The solution to this problem says we cannot just have another stack for max values because of duplicates. But in my code I did use the stack of max values, and it just has duplicates (I push into it if item being pushed to the owner stack is >= the top element in my stack of max values. If I pop and the value is equal to top of max, I pop it from both stacks). Is there a bug somewhere? I tested with {1, 2, 2, 1, 3, 4, 5, 5, 1, 2, 3} by popping and checking and the test passed… But I don’t know if I missed something. My solution seem to me more clean than storing pairs. Also a stack of pairs essentially seems to store the same information as the stack of duplicates. The only case where it is better is when there are a lot of duplicates (which is often the case) and a stack of pairs saves space.
9.1. Stack with max
Hey Mariia,
I just checked our book but don’t see the statement about we cannot have another stack for max values because of duplicates. Basically I think your algorithm is identical to what we had, and I agree with that using a pair is similar to having another stack storing the max values. Please let me know if you have any other question.

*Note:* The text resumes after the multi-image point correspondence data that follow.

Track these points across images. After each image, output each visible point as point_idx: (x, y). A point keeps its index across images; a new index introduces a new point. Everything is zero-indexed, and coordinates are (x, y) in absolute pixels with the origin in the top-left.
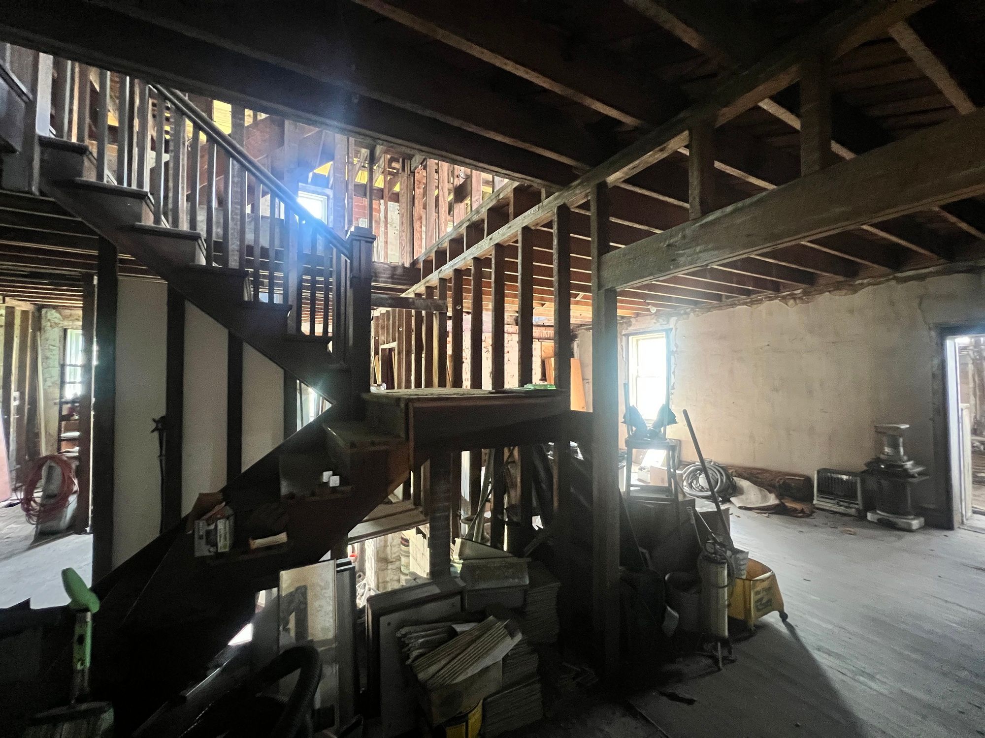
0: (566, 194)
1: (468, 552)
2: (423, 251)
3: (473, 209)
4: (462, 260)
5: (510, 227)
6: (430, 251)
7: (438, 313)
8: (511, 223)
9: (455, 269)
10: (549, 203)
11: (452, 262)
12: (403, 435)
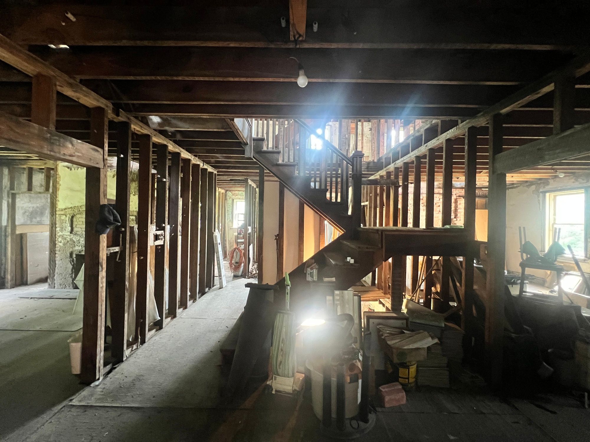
0: (473, 121)
1: (410, 306)
2: (385, 152)
3: (416, 130)
4: (408, 158)
5: (438, 139)
6: (389, 153)
7: (393, 187)
8: (438, 137)
9: (404, 163)
10: (463, 125)
11: (402, 159)
12: (380, 246)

I just had the exact same question.
In the Java version of the book, this is problem 8.1.
The solution says (page 109): “We cannot store the sequence of maximum values in a separate stack because of the possibility of duplicates”.
Is it a bug in the book?
Hi @rem,
This is not a bug since if you store a sequence of that, it makes no difference with the previous algorithm while we are aiming to improve space complexity here.